**Dataset items**
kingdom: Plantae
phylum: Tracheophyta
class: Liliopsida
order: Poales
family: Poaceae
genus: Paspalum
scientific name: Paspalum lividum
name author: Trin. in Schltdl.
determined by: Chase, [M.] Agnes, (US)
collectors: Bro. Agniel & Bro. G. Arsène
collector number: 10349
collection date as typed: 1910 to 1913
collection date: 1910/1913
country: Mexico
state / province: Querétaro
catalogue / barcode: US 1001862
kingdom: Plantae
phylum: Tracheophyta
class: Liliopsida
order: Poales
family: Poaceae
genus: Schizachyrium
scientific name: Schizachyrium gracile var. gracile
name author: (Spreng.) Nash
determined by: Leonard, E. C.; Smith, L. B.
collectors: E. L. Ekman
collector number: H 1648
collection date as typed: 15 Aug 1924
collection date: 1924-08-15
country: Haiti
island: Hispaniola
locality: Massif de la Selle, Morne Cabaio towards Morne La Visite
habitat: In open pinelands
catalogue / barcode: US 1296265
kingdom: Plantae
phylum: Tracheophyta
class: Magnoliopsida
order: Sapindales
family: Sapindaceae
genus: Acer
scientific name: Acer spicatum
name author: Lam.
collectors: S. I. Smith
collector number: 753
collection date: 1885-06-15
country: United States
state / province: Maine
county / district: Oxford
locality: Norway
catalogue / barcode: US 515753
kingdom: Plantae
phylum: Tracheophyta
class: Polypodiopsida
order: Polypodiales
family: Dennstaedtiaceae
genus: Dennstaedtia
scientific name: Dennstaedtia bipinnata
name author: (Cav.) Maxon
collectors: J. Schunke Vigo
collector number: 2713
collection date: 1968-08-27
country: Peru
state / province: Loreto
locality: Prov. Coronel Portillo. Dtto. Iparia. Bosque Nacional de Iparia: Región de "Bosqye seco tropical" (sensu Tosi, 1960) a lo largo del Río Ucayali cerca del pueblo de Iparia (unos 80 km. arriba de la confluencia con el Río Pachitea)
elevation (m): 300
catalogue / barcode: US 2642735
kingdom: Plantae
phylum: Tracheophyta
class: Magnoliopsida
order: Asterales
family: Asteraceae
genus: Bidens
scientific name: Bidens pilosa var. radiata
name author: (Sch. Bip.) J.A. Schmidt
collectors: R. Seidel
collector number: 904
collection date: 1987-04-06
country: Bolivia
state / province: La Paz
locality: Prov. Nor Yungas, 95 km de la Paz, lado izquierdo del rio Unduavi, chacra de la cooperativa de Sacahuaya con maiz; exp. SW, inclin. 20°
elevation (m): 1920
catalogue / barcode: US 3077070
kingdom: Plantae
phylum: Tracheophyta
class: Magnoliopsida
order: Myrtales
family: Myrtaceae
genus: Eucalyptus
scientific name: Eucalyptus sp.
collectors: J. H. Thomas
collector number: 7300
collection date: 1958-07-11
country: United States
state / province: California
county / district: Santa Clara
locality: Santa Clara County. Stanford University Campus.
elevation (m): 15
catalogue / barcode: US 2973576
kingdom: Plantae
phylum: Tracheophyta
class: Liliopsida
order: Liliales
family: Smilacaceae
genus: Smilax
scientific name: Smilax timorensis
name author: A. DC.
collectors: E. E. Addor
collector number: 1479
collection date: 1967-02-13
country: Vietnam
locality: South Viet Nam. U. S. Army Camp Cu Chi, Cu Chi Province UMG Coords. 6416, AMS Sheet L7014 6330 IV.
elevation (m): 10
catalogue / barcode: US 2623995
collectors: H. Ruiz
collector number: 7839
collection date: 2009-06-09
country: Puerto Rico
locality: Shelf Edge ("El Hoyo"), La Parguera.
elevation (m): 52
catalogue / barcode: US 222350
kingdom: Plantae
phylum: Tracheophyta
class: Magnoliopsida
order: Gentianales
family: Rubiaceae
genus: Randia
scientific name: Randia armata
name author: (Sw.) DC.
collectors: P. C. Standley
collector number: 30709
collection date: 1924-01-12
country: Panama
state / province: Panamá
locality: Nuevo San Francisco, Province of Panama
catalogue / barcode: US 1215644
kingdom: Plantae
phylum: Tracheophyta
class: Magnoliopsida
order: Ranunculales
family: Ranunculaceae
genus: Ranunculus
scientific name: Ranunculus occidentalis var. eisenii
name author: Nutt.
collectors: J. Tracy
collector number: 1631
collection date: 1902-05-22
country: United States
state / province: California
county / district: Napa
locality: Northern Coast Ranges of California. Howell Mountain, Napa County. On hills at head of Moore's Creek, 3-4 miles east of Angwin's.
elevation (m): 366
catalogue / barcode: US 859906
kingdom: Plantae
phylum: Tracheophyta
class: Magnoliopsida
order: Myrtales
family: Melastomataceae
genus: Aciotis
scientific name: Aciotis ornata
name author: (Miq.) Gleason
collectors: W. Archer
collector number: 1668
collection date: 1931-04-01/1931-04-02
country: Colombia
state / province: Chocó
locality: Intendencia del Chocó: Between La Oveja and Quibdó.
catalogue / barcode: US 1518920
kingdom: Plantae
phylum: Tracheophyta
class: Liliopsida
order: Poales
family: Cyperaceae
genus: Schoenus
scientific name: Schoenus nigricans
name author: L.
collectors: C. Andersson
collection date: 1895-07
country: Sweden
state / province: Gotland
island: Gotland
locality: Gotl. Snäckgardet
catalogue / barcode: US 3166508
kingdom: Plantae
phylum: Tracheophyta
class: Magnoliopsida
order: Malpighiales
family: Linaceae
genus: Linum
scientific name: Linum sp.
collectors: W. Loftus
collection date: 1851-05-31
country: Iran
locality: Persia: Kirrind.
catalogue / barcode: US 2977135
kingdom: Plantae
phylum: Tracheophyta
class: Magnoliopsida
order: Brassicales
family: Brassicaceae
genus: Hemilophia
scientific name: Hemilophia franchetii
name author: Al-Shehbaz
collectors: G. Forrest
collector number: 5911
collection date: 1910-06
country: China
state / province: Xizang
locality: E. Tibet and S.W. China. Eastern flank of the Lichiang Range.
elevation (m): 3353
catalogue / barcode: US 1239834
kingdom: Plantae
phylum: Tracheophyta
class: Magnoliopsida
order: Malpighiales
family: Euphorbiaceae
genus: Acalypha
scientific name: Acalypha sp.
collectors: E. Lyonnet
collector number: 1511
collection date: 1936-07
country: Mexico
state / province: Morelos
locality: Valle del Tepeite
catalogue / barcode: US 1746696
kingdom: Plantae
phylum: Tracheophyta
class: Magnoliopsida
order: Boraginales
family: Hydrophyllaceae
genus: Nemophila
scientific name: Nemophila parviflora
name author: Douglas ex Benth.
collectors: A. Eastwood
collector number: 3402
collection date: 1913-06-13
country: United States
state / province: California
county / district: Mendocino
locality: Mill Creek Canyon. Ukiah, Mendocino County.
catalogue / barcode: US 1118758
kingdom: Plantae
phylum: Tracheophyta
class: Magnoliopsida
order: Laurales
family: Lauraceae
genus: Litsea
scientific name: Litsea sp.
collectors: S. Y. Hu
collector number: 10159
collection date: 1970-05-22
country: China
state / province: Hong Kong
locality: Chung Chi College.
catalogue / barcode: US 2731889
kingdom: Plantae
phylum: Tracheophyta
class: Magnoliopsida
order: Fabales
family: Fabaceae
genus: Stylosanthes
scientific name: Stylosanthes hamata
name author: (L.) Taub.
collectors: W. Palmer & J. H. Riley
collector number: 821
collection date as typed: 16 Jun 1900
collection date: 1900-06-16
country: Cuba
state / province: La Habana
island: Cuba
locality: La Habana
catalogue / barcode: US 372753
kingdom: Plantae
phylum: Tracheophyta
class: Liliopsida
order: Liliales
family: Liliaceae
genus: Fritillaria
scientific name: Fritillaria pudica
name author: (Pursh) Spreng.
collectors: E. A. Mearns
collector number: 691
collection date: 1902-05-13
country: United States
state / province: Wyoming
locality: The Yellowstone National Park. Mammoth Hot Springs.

**What this task involves**
Can you extract every line from all of the entries above and reproduce each one verbatim?

**Exercise answer**
kingdom: Plantae
phylum: Tracheophyta
class: Liliopsida
order: Poales
family: Poaceae
genus: Paspalum
scientific name: Paspalum lividum
name author: Trin. in Schltdl.
determined by: Chase, [M.] Agnes, (US)
collectors: Bro. Agniel & Bro. G. Arsène
collector number: 10349
collection date as typed: 1910 to 1913
collection date: 1910/1913
country: Mexico
state / province: Querétaro
catalogue / barcode: US 1001862
kingdom: Plantae
phylum: Tracheophyta
class: Liliopsida
order: Poales
family: Poaceae
genus: Schizachyrium
scientific name: Schizachyrium gracile var. gracile
name author: (Spreng.) Nash
determined by: Leonard, E. C.; Smith, L. B.
collectors: E. L. Ekman
collector number: H 1648
collection date as typed: 15 Aug 1924
collection date: 1924-08-15
country: Haiti
island: Hispaniola
locality: Massif de la Selle, Morne Cabaio towards Morne La Visite
habitat: In open pinelands
catalogue / barcode: US 1296265
kingdom: Plantae
phylum: Tracheophyta
class: Magnoliopsida
order: Sapindales
family: Sapindaceae
genus: Acer
scientific name: Acer spicatum
name author: Lam.
collectors: S. I. Smith
collector number: 753
collection date: 1885-06-15
country: United States
state / province: Maine
county / district: Oxford
locality: Norway
catalogue / barcode: US 515753
kingdom: Plantae
phylum: Tracheophyta
class: Polypodiopsida
order: Polypodiales
family: Dennstaedtiaceae
genus: Dennstaedtia
scientific name: Dennstaedtia bipinnata
name author: (Cav.) Maxon
collectors: J. Schunke Vigo
collector number: 2713
collection date: 1968-08-27
country: Peru
state / province: Loreto
locality: Prov. Coronel Portillo. Dtto. Iparia. Bosque Nacional de Iparia: Región de "Bosqye seco tropical" (sensu Tosi, 1960) a lo largo del Río Ucayali cerca del pueblo de Iparia (unos 80 km. arriba de la confluencia con el Río Pachitea)
elevation (m): 300
catalogue / barcode: US 2642735
kingdom: Plantae
phylum: Tracheophyta
class: Magnoliopsida
order: Asterales
family: Asteraceae
genus: Bidens
scientific name: Bidens pilosa var. radiata
name author: (Sch. Bip.) J.A. Schmidt
collectors: R. Seidel
collector number: 904
collection date: 1987-04-06
country: Bolivia
state / province: La Paz
locality: Prov. Nor Yungas, 95 km de la Paz, lado izquierdo del rio Unduavi, chacra de la cooperativa de Sacahuaya con maiz; exp. SW, inclin. 20°
elevation (m): 1920
catalogue / barcode: US 3077070
kingdom: Plantae
phylum: Tracheophyta
class: Magnoliopsida
order: Myrtales
family: Myrtaceae
genus: Eucalyptus
scientific name: Eucalyptus sp.
collectors: J. H. Thomas
collector number: 7300
collection date: 1958-07-11
country: United States
state / province: California
county / district: Santa Clara
locality: Santa Clara County. Stanford University Campus.
elevation (m): 15
catalogue / barcode: US 2973576
kingdom: Plantae
phylum: Tracheophyta
class: Liliopsida
order: Liliales
family: Smilacaceae
genus: Smilax
scientific name: Smilax timorensis
name author: A. DC.
collectors: E. E. Addor
collector number: 1479
collection date: 1967-02-13
country: Vietnam
locality: South Viet Nam. U. S. Army Camp Cu Chi, Cu Chi Province UMG Coords. 6416, AMS Sheet L7014 6330 IV.
elevation (m): 10
catalogue / barcode: US 2623995
collectors: H. Ruiz
collector number: 7839
collection date: 2009-06-09
country: Puerto Rico
locality: Shelf Edge ("El Hoyo"), La Parguera.
elevation (m): 52
catalogue / barcode: US 222350
kingdom: Plantae
phylum: Tracheophyta
class: Magnoliopsida
order: Gentianales
family: Rubiaceae
genus: Randia
scientific name: Randia armata
name author: (Sw.) DC.
collectors: P. C. Standley
collector number: 30709
collection date: 1924-01-12
country: Panama
state / province: Panamá
locality: Nuevo San Francisco, Province of Panama
catalogue / barcode: US 1215644
kingdom: Plantae
phylum: Tracheophyta
class: Magnoliopsida
order: Ranunculales
family: Ranunculaceae
genus: Ranunculus
scientific name: Ranunculus occidentalis var. eisenii
name author: Nutt.
collectors: J. Tracy
collector number: 1631
collection date: 1902-05-22
country: United States
state / province: California
county / district: Napa
locality: Northern Coast Ranges of California. Howell Mountain, Napa County. On hills at head of Moore's Creek, 3-4 miles east of Angwin's.
elevation (m): 366
catalogue / barcode: US 859906
kingdom: Plantae
phylum: Tracheophyta
class: Magnoliopsida
order: Myrtales
family: Melastomataceae
genus: Aciotis
scientific name: Aciotis ornata
name author: (Miq.) Gleason
collectors: W. Archer
collector number: 1668
collection date: 1931-04-01/1931-04-02
country: Colombia
state / province: Chocó
locality: Intendencia del Chocó: Between La Oveja and Quibdó.
catalogue / barcode: US 1518920
kingdom: Plantae
phylum: Tracheophyta
class: Liliopsida
order: Poales
family: Cyperaceae
genus: Schoenus
scientific name: Schoenus nigricans
name author: L.
collectors: C. Andersson
collection date: 1895-07
country: Sweden
state / province: Gotland
island: Gotland
locality: Gotl. Snäckgardet
catalogue / barcode: US 3166508
kingdom: Plantae
phylum: Tracheophyta
class: Magnoliopsida
order: Malpighiales
family: Linaceae
genus: Linum
scientific name: Linum sp.
collectors: W. Loftus
collection date: 1851-05-31
country: Iran
locality: Persia: Kirrind.
catalogue / barcode: US 2977135
kingdom: Plantae
phylum: Tracheophyta
class: Magnoliopsida
order: Brassicales
family: Brassicaceae
genus: Hemilophia
scientific name: Hemilophia franchetii
name author: Al-Shehbaz
collectors: G. Forrest
collector number: 5911
collection date: 1910-06
country: China
state / province: Xizang
locality: E. Tibet and S.W. China. Eastern flank of the Lichiang Range.
elevation (m): 3353
catalogue / barcode: US 1239834
kingdom: Plantae
phylum: Tracheophyta
class: Magnoliopsida
order: Malpighiales
family: Euphorbiaceae
genus: Acalypha
scientific name: Acalypha sp.
collectors: E. Lyonnet
collector number: 1511
collection date: 1936-07
country: Mexico
state / province: Morelos
locality: Valle del Tepeite
catalogue / barcode: US 1746696
kingdom: Plantae
phylum: Tracheophyta
class: Magnoliopsida
order: Boraginales
family: Hydrophyllaceae
genus: Nemophila
scientific name: Nemophila parviflora
name author: Douglas ex Benth.
collectors: A. Eastwood
collector number: 3402
collection date: 1913-06-13
country: United States
state / province: California
county / district: Mendocino
locality: Mill Creek Canyon. Ukiah, Mendocino County.
catalogue / barcode: US 1118758
kingdom: Plantae
phylum: Tracheophyta
class: Magnoliopsida
order: Laurales
family: Lauraceae
genus: Litsea
scientific name: Litsea sp.
collectors: S. Y. Hu
collector number: 10159
collection date: 1970-05-22
country: China
state / province: Hong Kong
locality: Chung Chi College.
catalogue / barcode: US 2731889
kingdom: Plantae
phylum: Tracheophyta
class: Magnoliopsida
order: Fabales
family: Fabaceae
genus: Stylosanthes
scientific name: Stylosanthes hamata
name author: (L.) Taub.
collectors: W. Palmer & J. H. Riley
collector number: 821
collection date as typed: 16 Jun 1900
collection date: 1900-06-16
country: Cuba
state / province: La Habana
island: Cuba
locality: La Habana
catalogue / barcode: US 372753
kingdom: Plantae
phylum: Tracheophyta
class: Liliopsida
order: Liliales
family: Liliaceae
genus: Fritillaria
scientific name: Fritillaria pudica
name author: (Pursh) Spreng.
collectors: E. A. Mearns
collector number: 691
collection date: 1902-05-13
country: United States
state / province: Wyoming
locality: The Yellowstone National Park. Mammoth Hot Springs.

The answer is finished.